Вскоре после 11 ноября они окружили наше местечко. Боши. Рано утром, перед самым рассветом. Рассказывают, что они побывали в мэрии, а еще до того люди видели, как они постучали в дверь желтого дома и в мэрию их отвел полицай. Мне повезло, они не зашли в дом, где я снимаю комнату у почтовой барышни. Впрочем, чем я рисковал? Бумаги у меня в порядке… Они увели двадцать молодых людей, один из них, девятнадцати лет, попытался сбежать, и они убили его позади церкви. Самое ужасное, как они забирали кюре, бедного старенького кюре. Рассказывали, что они выбросили его за дверь, били прикладами, он несколько раз падал и повторял: «Отче наш, да святится имя твое, да приидет царствие твое…» Говорят, что полицай был там, когда кюре кинули в фургон, и крикнул: «Прощай, грязный коммунист». Теперь так называют даже кюре… Весь городок кипит от гнева на того типа из желтого дома. Уж я-то не буду огорчен, если с ним стрясется несчастье. Говорят, вернее, мне сказал мясник, что все это из-за того, что недалеко от нас находился лагерь макизаров. Пришлось срочно перебросить его подальше. Предупредил их старик кюре. Доктор должен знать, куда они скрылись. А пока у нас здесь полным-полно шпиков. Ночью по улицам кружат мотоциклы. В отеле для путешественников и в ресторане «Буриийон» появилось много разных чужаков. Некоторых ловили на том, что они подслушивают у дверей. Раньше отовсюду гремело английское радио, теперь его слушают только втихаря. Кто-то послал донос на доктора и его жену. К ним явилось гестапо, но пока что их не забрали, надо думать, для того, чтобы проследить, с кем они встречаются.
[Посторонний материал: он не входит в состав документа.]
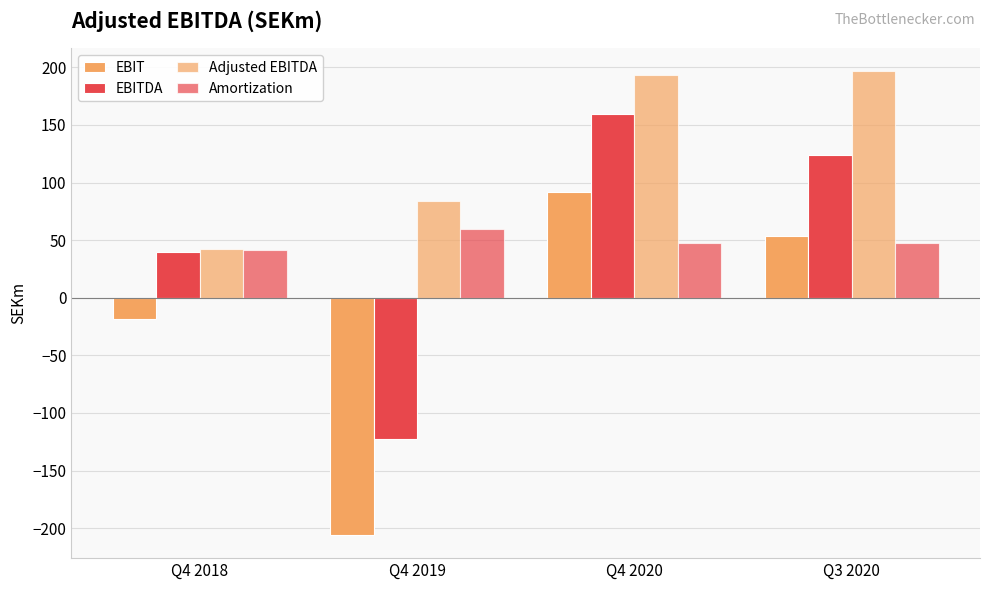

Are the bars grouped side by side (vs. stacked)?

Yes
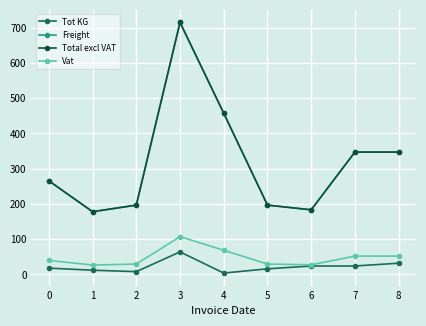

Is this an area chart (filled region under the line)?

No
В городе время от времени что-нибудь взрывается: кафе, витрина конторы немецкого управления, бомба в «Синема-паласе»… За неделю три раза была повреждена железная дорога. Глупо, конечно, но мне всякий раз кажется, что все это дело рук Эмиля. Увижу ли я снова Эмиля? А что с его сестрой? Теперь я чуть-чуть постарел и упрекаю себя, что был дураком, мне надо было жениться на Ивонне, она такая стойкая маленькая француженка с красивыми глазами. Мы, может, были бы счастливы с ней… Я, может, вообще ошибался, не понимал смысла жизни. Теперь уже не вернешься назад… Каким же я был эгоистом…
В нашем крае начался террор. Боши патрулируют город. Все ждут налета на лимонадную фабрику. Мужа нашей служанки наметили к высылке в Германию, ее боши имеют наглость называть «пополнением». Он собирается наложить на ногу гипс и достать медицинскую справку… По-моему, он не прав.